Но если смотреть шире, любое литературное произведение очень многосоставное. Это 3D-задача. Потому что все важно — и форма, и содержание, и интонация, и масса других параметров, ни один из которых при этом не самоцель. Вот и делай с этим, что хочешь, в меру сил и желания...
— В аннотации к сборнику его жанр определен как «магический реализм». А как вы определяете жанр?
— Вот тут я теряюсь. Мне кажется, автор не должен говорить о своем произведении совсем уж как критик или как отдел маркетинга, присваивать ему определение. Наверное, это немножко магический реализм... Но при том, что есть всегда какие-то мысли про свой текст, задачи себе ставишь, что-то намечаешь, важные вещи просто приходят. Вот русалка образовалась в какой-то момент. Сама. Тема фотографий как почти-что-магии давно меня занимает, но сюда сама приземлилась. Писательство это же своего рода рыбалка. Сидишь, ждешь, пока клюнет.
«Писать сценарий для меня — это архитектурно-строительные работы»
— Часто говорят, само собой, о технических различиях во время работы над прозой и сценарием. А есть ли эмоциональное отличие?

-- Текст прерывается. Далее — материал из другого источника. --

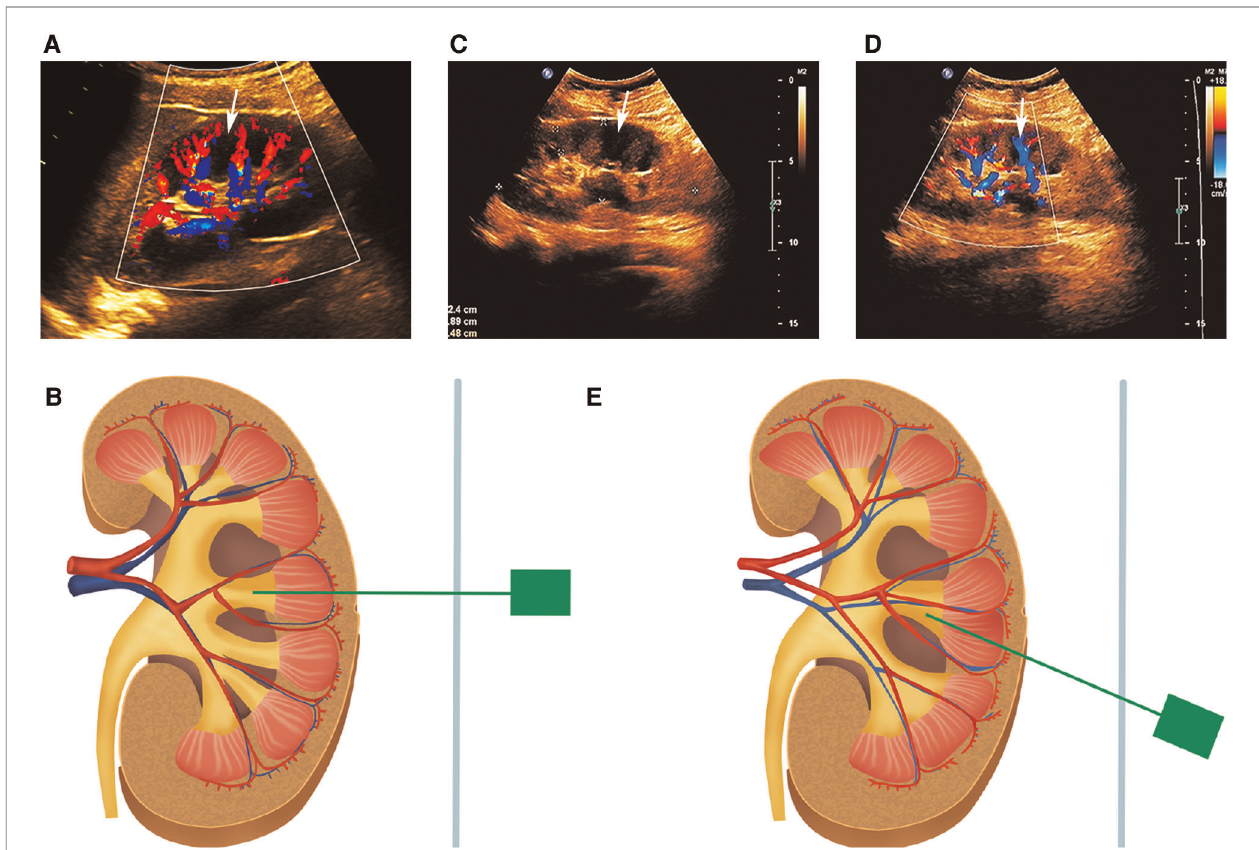
FIGURE 3 | ( A ) NRP and the simple calyx in Doppler ultrasound. There are blood fl ow signals in the renal columns on either side of the NRP. The white arrow indicates the NRP. ( B ) Schematic representation of the axial puncture of the calyx corresponding to NRP. ( C,D ) FRP and the compound calyx in B-mode ultrasound and Doppler ultrasound. The white arrow indicates the FRP. Color fl ow signals exist within FRP. ( E ) Schematic representation of calyx puncture through the hypovascular area of the FRP. NRP, normal renal pyramid; FRP, fused renal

— Есть. Контекст труда иной. Сценарий встроен в систему кинопроизводства. У него есть конкретные задачи. Определенным образом развлечь, определенным образом повлиять. Много чисто ремесленных задач. У автора есть обязательства перед другими участниками процесса. С ними всегда присутствует диалог — разной степени конструктивности, как карта ляжет. Это не соло-проект, исключительно выстроенный на авторских задачах, хотя без авторского умения и включенности — тоже никуда. Чисто сочинительски сценарий требует более рационального подхода.
Писать прозу — совершать одиночный заплыв, писать сценарий для меня — это архитектурно-строительные работы. Они требуют опоры на чертежи и расчеты, на логику и на анализ. Я огрубляю сейчас, потому что мы говорим в общем. Но есть и схожесть. И то, и то — сочинительство, оно требует фантазии, извлечения из себя идей, образов, смыслов, сюжетных ходов.
Сценарий, как и прозу, надо обжить и населить. Придумать художественный мир. Но, как сказано выше, ты фантазируешь не в своей уютной норке, а немножечко в колхозе. Поэтому здорово, когда твои заказчики — люди здравые, а проект тебе искренне интересен. Потому что деньги, по-моему, мотиватор слабый. Проза, со всеми ее вызовами, все же ощущается как территория свободы. Как на табличке: «Ушла в себя, вернусь нескоро».
— В одном интервью вы говорили, что в профессии сценариста «потолка, как мне кажется, нет». А если говорить про писательство: есть ли потолок здесь?
— Если рассматривать писательство как особую практику, как увлечение, как свою собственную «химическую лабораторию», то потолка точно нет. Это зона постоянного открытия, провалов и борьбы. Это моя персональная ценность прежде всего. Это внутренний процесс, продиктованный любопытством и интересом, который время от времени обретает предметность вопреки конкурирующим занятиям, потому что обычная жизнь устроена так, чтобы ничего не написать. Моя, по крайней мере. Причем чем дальше, тем больше. Но если повезет и вещь напишется, да еще отзовется кому-то, то получается везение вдвойне. Или втройне.